But more than any other is her consistent and persistent mantra that “BBE is not a beauty contest”.

For the managing director of Caribbean Catalyst Inc. being named an awardee or finalist is simply the “icing” on the much bigger “cake” that the biennial initiative represents.

With the 2016 edition of BBE having recently been launched, Jackson is again singing that same tune loudly. 

“It is not a beauty contest. We are not looking for the most beautiful and dumping the rest. How I like to describe BBE [is] being a finalist is the icing on the cake but if you had to choose one, the icing or the cake, I would want the cake, that’s the substance. So participation is the cake, finalist and winning is the icing on the cake,” she said.

Started by Caribbean Catalyst in 2010, and sponsored by THE NATION from then until now, BBE “seeks to publicly acknowledge employers who provide work environments which are conducive to high productivity and who support positive employer/employee relations”.

Jackson said the programme which is being held for a fourth time, “was always about building a stronger Barbados, having real pride and industry.

BBE is a real call to action for this generation of leaders and business people. What we are doing here is part of fulfilling our own mission and our mission is to be a catalyst for meaningful change, helping our clients achieve through their people and…we don’t restrict our clients to Barbados but I would think our home base is really what we serve first.

▶ [Record excerpts]
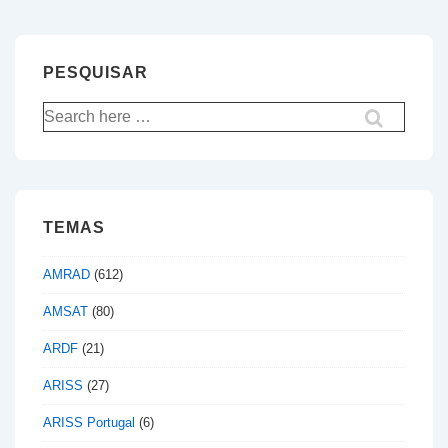
PESQUISAR
Pesquisar
por:
TEMAS
AMRAD
(612)
AMSAT
(80)
ARDF
(21)
ARISS
(27)
ARISS Portugal
(6)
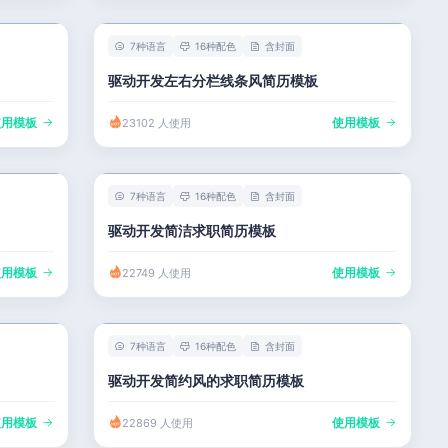
7种语言
16种配色
含封面
驱动开发左右分栏线条风简历模板
使用模板
使用模板
23102 人使用
7种语言
16种配色
含封面
驱动开发简洁求职简历模板
使用模板
使用模板
22749 人使用
7种语言
16种配色
含封面
驱动开发简约风的求职简历模板
使用模板
使用模板
22869 人使用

▶ [Work task 1] Rewrite the text from both picture records, replacing "使用模板" with "立即使用" everywhere and leaving everything else as it is. Leave out the picture lines.
▶ [Work task 2] Carry on the passage about the BBE program, starting right after its last sentence.

▶ [Answer 1]
PESQUISAR
Pesquisar
por:
TEMAS
AMRAD
(612)
AMSAT
(80)
ARDF
(21)
ARISS
(27)
ARISS Portugal
(6)
7种语言
16种配色
含封面
驱动开发左右分栏线条风简历模板
立即使用
立即使用
23102 人使用
7种语言
16种配色
含封面
驱动开发简洁求职简历模板
立即使用
立即使用
22749 人使用
7种语言
16种配色
含封面
驱动开发简约风的求职简历模板
立即使用
立即使用
22869 人使用

▶ [Answer 2]
“So we are about building sustainability and helping people to take their leaps and get out of the comfort zone,” she said.

“Everything we do we try to make sure there is professionalism. Some of my clients will say to me ‘one thing about you, you don’t tell us what we want to hear you tell us what we need to hear, and sometimes you do it fairly bluntly’. But they come back for more usually so to me that’s the crux of professionalism.

“We also do this with confidentiality so when we survey your staff, when we interview, that information is obviously shared with the review panel but then only with your organisation.”

barbadosbestemployers2016Elaborating on how the process worked, Jackson said, “You enter to start the process going, HR professionals come and interview management, we then do the staff surveys, there is a lot of field work, and we have two people trained with us so they go out and a company, to go to the next level of consideration, must have at least 60 per cent staff participation in the survey.

“After the survey, we do the analysis, and the review panel actually brainstorm and use their collective wisdom in a day-long process that is very insightful and then, of course, we come to the awards.”

When the BBE was held for the second time in 2012, Caribbean Catalyst enhanced it, something Jackson and her team are again planning to do this year.

“In 2012 we introduced an engagement index…In 2014, influenced by John Spencer’s work, we added some more elements to the survey, and there is a little bit of overlap as you can imagine, about effective leadership because engagement comes from leadership, if we are honest with ourselves,” she said.

“If I have strong leadership, [and] good engagement, there is going to be productivity, but we actually researched again some elements that indicate a high level of productivity that we may not have had. So you are going to get three indicators in this report so you can see how they are tied together.”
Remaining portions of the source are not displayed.